PROVIDENCE — After nearly three hours of public comment, a City Council committee voted to recommend denial of a zoning change that would clear the way for a 46-story condominium tower in downtown Providence.
The project, called Hope Point Tower, would eclipse the city’s tallest building by about 200 feet, and would involve some $250 to $300 million in private investment. It has been proposed by The Fane Organization, a New York developer who has constructed similar luxury towers in locations including Toronto and New York.
Council members and speakers who opposed the project said it was inconsistent with the city’s recent comprehensive plan and zoning for that site, which allows buildings of up to 100 feet, versus the 600 feet requested for Hope Point Tower.

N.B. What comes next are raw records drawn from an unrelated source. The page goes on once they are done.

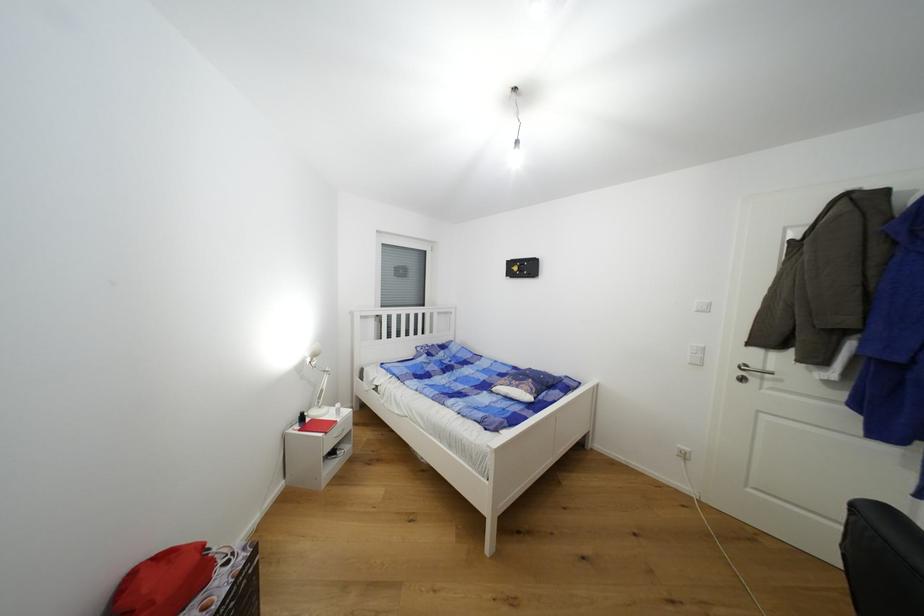
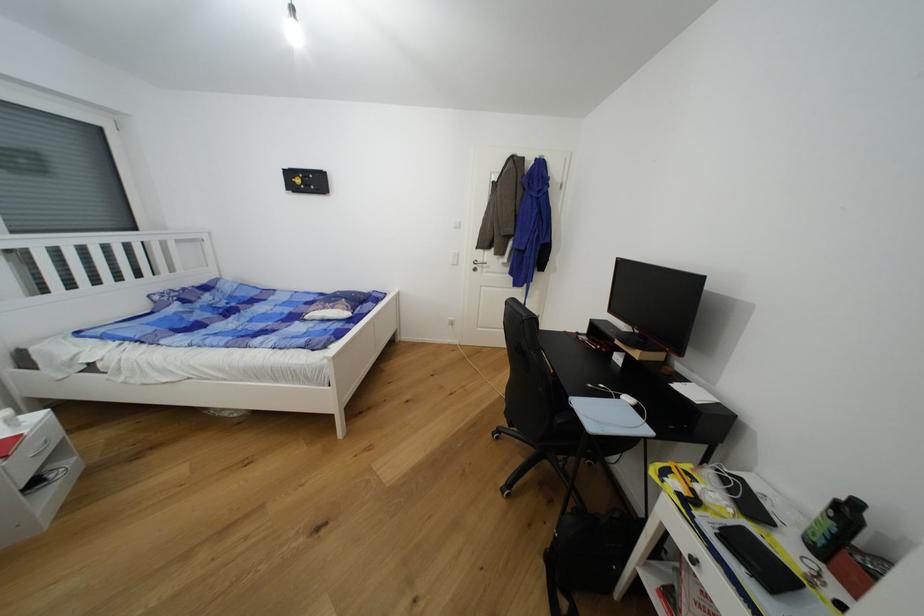
Find the pixel in the second image that matches pixel 523 387 in the first image.

(337, 310)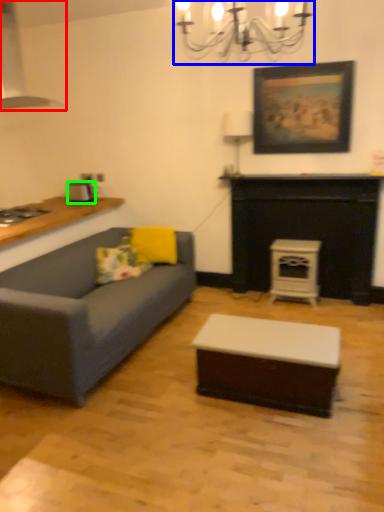
Question: Estimate the real-world distances between objects in this image. Which object is closer to exhaust hood (highlighted by a red box), light fixture (highlighted by a blue box) or appliance (highlighted by a green box)?

Choices:
 (A) light fixture
 (B) appliance

Answer: (B)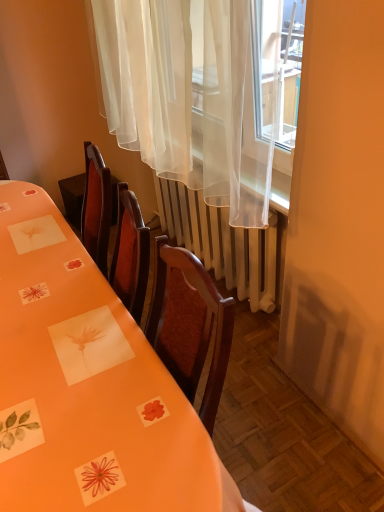
Question: Can you confirm if white metallic radiator at center is smaller than orange paper table at center?

Choices:
 (A) yes
 (B) no

Answer: (A)

Question: Is white metallic radiator at center looking in the opposite direction of orange paper table at center?

Choices:
 (A) yes
 (B) no

Answer: (B)

Question: From the image's perspective, is white metallic radiator at center on orange paper table at center?

Choices:
 (A) yes
 (B) no

Answer: (A)

Question: Considering the relative sizes of white metallic radiator at center and orange paper table at center in the image provided, is white metallic radiator at center shorter than orange paper table at center?

Choices:
 (A) yes
 (B) no

Answer: (A)

Question: Is white metallic radiator at center further to camera compared to orange paper table at center?

Choices:
 (A) yes
 (B) no

Answer: (A)

Question: Looking at the image, does white metallic radiator at center seem bigger or smaller compared to orange paper table at center?

Choices:
 (A) small
 (B) big

Answer: (A)

Question: From a real-world perspective, is white metallic radiator at center above or below orange paper table at center?

Choices:
 (A) above
 (B) below

Answer: (B)

Question: Would you say white metallic radiator at center is to the left or to the right of orange paper table at center in the picture?

Choices:
 (A) right
 (B) left

Answer: (A)

Question: From the image's perspective, is white metallic radiator at center located above or below orange paper table at center?

Choices:
 (A) below
 (B) above

Answer: (B)

Question: Is sheer white curtain at upper center to the left or to the right of white metallic radiator at center in the image?

Choices:
 (A) right
 (B) left

Answer: (B)

Question: Is sheer white curtain at upper center inside or outside of white metallic radiator at center?

Choices:
 (A) inside
 (B) outside

Answer: (B)

Question: Looking at the image, does sheer white curtain at upper center seem bigger or smaller compared to white metallic radiator at center?

Choices:
 (A) small
 (B) big

Answer: (B)

Question: Looking at their shapes, would you say sheer white curtain at upper center is wider or thinner than white metallic radiator at center?

Choices:
 (A) wide
 (B) thin

Answer: (A)

Question: Would you say white metallic radiator at center is to the left or to the right of sheer white curtain at upper center in the picture?

Choices:
 (A) left
 (B) right

Answer: (B)

Question: Is white metallic radiator at center bigger or smaller than sheer white curtain at upper center?

Choices:
 (A) big
 (B) small

Answer: (B)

Opponents also said it would do nothing to alleviate the city’s need for affordable housing, and would likely require substantial public incentives. The developer, Jason Fane, did not attend the hearing of the Committee on Ordinances. But he has previously stated he would seek the incentives available to him, which include a tax phase-in for property taxes and a state incentive under Rebuild Rhode Island of $15 million.
Last year, the I-195 Redevelopment District Commission agreed to give the project conditional approval, subject to city approval of zoning changes and the building design.
Earlier this year, the city’s City Plan Commission voted to recommend the council reject the zoning change.
This vote came shortly before the General Assembly voted to authorize a reduction in a surrounding public park in order to make room for the base of the Fane Organization’s tower.
The 3-1-1 vote by the council committee on Wednesday followed hours of public testimony, which was evenly divided between labor and economic development interests, and residents of the city, who represented multiple neighborhoods.
The council members who voted on the project, all members of the committee, will now recommend a denial to the full City Council. That 15-member body has the authority over zoning changes in the city, and may either accept the recommendation, or kick it back to committee, or vote to approve the request made by the developers.
Council member Jo-Ann Ryan, the only member who voted against the motion to deny, said she wanted the committee to delay a vote until the developer could speak to the committee. She said it didn’t have sufficient information on the project to justify the zoning change, or to not justify one. “We need to talk with the developer,” said Ryan, who represents Mount Pleasant and the Elmhurst neighborhoods. Because of a fiduciary duty to evaluate the proposal from a financial perspective, she said she was not ready to vote on the zoning.
The council members who voted to reject the project were Terrence Hassett, the committee chairman, who represents Smith Hill, and Bryan Principe and Mary Kay Harris. Voting to abstain, without explaining why publicly, was council member Carmen Castillo, who is a representative of Elmwood and South Providence.
Opponents were critical of the size of the tower — literally six times the height authorized under current zoning — its emphasis on luxury condos and rentals, and the necessity for spot zoning to benefit a single developer.
Peter Thornton said if the city builds the tower, it should build it on a site where it will not conflict with the recently adopted zoning. “Do not give it away to someone who walks into town with a bag of money.”
Architect Steve Durkee, also opposed, said the zoning request is far out of scale with what is normally requested under a variance or a rezoning. And he said the height of the structure would cast a long shadow over the public park that is being developed near the river. “This building is going to consume that park,” he said.
Several hundred laborers, who are part of the unionized construction force in Rhode Island, filled the chambers of the Providence City Council and urged approval of the zoning change for the site, which would authorize the 600-foot height. They cheered the speakers who agreed with them and booed loudly after speakers who opposed the project finished their statements.
Michael Sabitoni, who leads the construction trade unions, said the project is being closely followed by potential developers outside Providence, from locations including Chicago and Washington, D.C.
“Is Providence really serious about moving forward?” he said. Of criticism that the city’s zoning and comprehensive plan wouldn’t allow the 600 foot tower — he said: “Guess what? plans change from time to time.”
Another advocate was former mayor Joseph Paolino, the managing partner of Paolino Properties. He said it isn’t often that a New York developer wants to invest some $250 to $300 million in Providence, which would generate some $70 million in taxes over 20 years.
“We are not a bustling economy,” he noted. “It takes a lot of time to get something to develop here.”